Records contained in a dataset
===
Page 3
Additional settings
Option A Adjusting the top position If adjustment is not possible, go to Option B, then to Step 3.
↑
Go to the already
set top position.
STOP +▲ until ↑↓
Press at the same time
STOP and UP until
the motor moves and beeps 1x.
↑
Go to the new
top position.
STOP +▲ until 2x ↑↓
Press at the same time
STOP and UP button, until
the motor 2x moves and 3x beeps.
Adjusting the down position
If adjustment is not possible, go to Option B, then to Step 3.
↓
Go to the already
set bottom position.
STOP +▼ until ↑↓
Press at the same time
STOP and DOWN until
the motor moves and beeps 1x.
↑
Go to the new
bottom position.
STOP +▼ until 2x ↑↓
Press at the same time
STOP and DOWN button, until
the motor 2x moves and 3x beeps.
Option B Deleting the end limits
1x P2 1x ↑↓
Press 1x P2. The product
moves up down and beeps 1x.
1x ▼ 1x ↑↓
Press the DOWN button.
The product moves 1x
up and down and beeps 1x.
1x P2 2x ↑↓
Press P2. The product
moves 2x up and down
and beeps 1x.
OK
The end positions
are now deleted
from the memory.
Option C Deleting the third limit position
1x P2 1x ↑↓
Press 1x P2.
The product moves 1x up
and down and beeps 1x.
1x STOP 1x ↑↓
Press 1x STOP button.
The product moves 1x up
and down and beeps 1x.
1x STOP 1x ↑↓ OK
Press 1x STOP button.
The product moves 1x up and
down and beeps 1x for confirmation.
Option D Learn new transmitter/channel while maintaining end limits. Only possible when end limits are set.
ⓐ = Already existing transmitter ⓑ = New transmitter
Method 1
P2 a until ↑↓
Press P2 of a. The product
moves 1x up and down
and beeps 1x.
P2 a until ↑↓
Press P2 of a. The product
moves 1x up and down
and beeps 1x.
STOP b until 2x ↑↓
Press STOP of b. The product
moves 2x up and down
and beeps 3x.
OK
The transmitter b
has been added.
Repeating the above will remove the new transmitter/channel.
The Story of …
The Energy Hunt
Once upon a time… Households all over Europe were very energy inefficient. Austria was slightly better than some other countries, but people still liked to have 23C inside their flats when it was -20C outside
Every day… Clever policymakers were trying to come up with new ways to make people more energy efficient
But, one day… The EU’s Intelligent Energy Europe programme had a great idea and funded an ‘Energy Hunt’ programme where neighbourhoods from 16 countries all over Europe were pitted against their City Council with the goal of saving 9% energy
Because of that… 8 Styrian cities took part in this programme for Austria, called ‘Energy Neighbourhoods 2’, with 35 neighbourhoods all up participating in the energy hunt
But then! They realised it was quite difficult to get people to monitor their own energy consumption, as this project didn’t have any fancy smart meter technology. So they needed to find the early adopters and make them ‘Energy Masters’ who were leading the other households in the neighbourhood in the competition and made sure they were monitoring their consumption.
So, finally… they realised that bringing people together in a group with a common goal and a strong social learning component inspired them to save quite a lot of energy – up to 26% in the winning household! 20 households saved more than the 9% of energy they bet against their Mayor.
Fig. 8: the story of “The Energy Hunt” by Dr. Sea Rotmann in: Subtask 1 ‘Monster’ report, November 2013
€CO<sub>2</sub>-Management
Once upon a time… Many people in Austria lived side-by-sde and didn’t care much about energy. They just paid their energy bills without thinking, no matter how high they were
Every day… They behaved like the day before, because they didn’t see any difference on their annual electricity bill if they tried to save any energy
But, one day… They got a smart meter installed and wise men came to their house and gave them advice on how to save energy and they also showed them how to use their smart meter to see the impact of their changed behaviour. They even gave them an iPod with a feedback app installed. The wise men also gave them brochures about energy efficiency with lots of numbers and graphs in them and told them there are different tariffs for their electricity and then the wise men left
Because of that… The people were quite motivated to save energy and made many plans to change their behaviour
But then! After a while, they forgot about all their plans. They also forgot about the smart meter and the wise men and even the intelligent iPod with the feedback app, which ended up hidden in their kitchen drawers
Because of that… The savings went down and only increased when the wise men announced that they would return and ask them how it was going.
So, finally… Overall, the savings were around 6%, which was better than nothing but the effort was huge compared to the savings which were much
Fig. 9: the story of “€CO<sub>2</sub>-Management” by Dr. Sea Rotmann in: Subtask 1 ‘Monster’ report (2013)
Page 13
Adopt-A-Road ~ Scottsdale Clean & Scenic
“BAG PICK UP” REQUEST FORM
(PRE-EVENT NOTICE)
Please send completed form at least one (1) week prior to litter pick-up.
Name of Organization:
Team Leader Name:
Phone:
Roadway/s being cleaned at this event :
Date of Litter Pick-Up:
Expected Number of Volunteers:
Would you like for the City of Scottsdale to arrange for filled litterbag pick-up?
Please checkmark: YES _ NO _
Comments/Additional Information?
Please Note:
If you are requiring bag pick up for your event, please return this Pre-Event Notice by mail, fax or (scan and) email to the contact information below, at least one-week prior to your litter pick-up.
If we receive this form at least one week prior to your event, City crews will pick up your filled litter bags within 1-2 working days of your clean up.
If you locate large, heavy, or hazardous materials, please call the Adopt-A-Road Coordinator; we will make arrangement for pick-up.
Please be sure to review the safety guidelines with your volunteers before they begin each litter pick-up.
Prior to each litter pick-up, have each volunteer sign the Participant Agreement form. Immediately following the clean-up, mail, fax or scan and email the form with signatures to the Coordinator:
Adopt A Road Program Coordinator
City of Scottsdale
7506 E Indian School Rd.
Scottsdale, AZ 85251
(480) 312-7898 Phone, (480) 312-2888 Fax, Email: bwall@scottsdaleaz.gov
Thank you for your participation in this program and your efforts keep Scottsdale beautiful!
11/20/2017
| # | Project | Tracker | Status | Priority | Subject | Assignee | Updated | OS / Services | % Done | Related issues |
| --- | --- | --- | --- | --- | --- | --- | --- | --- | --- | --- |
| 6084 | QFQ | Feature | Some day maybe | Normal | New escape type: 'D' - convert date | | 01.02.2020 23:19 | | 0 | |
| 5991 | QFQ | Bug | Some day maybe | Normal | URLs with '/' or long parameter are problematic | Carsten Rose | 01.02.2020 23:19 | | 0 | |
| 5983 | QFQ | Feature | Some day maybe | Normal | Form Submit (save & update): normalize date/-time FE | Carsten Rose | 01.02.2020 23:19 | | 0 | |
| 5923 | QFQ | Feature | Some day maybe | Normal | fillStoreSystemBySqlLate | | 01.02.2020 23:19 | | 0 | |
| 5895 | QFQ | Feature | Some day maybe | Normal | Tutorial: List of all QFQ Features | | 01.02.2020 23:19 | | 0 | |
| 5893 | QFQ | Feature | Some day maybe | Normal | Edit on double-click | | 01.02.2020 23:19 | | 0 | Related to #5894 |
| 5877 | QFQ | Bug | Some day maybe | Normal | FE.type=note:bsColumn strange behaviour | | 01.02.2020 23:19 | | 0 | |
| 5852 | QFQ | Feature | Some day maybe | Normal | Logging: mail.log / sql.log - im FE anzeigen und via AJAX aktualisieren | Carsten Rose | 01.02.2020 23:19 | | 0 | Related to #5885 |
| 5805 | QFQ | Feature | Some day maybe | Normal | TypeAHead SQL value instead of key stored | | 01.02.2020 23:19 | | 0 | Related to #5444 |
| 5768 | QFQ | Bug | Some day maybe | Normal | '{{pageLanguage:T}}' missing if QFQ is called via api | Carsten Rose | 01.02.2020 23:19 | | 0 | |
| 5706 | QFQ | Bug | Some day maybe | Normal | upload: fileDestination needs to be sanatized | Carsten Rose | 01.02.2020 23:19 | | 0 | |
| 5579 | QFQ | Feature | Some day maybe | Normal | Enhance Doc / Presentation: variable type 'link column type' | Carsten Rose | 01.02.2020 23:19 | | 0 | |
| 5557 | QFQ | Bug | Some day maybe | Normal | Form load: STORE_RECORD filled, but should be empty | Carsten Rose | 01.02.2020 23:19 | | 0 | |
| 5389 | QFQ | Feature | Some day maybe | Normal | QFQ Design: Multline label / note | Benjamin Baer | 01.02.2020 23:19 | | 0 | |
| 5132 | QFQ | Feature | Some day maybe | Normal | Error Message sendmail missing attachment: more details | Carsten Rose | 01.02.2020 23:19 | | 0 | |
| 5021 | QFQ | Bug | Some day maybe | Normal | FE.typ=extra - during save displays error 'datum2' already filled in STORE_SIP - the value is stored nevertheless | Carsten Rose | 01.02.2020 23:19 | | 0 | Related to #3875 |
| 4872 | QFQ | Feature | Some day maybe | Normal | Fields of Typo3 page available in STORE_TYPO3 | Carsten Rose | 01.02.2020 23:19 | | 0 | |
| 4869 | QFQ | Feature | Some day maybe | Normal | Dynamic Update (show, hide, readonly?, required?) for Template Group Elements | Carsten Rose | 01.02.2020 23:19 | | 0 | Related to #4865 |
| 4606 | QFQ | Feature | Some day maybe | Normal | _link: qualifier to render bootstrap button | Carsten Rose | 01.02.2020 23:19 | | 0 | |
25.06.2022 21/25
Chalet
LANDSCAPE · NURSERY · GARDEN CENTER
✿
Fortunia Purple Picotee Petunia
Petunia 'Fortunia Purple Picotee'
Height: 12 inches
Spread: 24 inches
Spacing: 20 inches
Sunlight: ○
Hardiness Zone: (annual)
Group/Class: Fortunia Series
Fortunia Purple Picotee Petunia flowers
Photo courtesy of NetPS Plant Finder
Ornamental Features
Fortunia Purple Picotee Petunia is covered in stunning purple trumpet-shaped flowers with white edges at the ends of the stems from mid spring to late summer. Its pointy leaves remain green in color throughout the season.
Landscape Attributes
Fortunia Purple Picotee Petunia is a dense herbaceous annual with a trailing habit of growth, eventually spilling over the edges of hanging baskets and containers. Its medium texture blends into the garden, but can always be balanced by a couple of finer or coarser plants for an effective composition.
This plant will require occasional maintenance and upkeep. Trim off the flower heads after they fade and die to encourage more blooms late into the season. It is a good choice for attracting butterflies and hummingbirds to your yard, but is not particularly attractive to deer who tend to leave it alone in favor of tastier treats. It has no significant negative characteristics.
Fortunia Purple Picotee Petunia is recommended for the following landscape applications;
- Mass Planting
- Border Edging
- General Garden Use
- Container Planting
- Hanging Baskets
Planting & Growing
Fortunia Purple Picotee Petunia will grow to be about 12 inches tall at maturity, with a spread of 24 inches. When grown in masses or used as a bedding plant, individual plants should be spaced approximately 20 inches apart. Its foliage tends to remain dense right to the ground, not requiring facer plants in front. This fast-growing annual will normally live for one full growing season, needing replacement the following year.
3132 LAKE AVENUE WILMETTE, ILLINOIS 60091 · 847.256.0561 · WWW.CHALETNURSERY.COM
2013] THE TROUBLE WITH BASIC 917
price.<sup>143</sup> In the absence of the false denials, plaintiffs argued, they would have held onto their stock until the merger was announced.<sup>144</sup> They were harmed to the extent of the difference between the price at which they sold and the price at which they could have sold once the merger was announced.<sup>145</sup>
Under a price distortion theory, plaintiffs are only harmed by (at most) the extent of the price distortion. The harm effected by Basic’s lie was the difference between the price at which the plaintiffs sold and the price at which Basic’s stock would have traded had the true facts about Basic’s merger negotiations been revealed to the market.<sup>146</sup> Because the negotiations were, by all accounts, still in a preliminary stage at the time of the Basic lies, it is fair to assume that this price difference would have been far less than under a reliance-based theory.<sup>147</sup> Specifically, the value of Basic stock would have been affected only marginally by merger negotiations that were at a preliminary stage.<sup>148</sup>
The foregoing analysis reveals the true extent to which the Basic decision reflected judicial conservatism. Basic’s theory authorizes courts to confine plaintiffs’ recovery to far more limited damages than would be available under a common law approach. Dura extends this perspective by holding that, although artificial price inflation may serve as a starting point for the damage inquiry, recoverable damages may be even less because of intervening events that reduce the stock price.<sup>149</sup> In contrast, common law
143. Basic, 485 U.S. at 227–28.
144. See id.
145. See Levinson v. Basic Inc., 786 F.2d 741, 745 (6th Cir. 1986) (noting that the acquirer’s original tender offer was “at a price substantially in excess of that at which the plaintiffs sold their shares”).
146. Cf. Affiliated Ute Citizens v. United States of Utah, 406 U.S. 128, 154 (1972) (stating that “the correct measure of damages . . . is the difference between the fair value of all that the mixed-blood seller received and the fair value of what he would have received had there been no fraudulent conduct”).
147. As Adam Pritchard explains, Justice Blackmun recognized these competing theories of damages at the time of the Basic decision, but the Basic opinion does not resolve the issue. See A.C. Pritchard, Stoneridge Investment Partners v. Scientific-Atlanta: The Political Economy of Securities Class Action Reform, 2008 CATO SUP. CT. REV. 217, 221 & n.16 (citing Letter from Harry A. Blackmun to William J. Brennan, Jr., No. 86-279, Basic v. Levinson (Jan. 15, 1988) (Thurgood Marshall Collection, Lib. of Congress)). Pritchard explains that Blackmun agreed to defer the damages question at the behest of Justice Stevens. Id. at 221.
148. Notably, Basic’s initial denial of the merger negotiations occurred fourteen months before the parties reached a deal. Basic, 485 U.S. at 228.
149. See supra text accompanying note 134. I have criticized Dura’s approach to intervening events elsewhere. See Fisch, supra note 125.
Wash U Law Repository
===
What you are asked to do: Scan the data above for the word "much". Copy every line in which it is found.

Result:
Once upon a time… Many people in Austria lived side-by-sde and didn’t care much about energy. They just paid their energy bills without thinking, no matter how high they were
So, finally… Overall, the savings were around 6%, which was better than nothing but the effort was huge compared to the savings which were much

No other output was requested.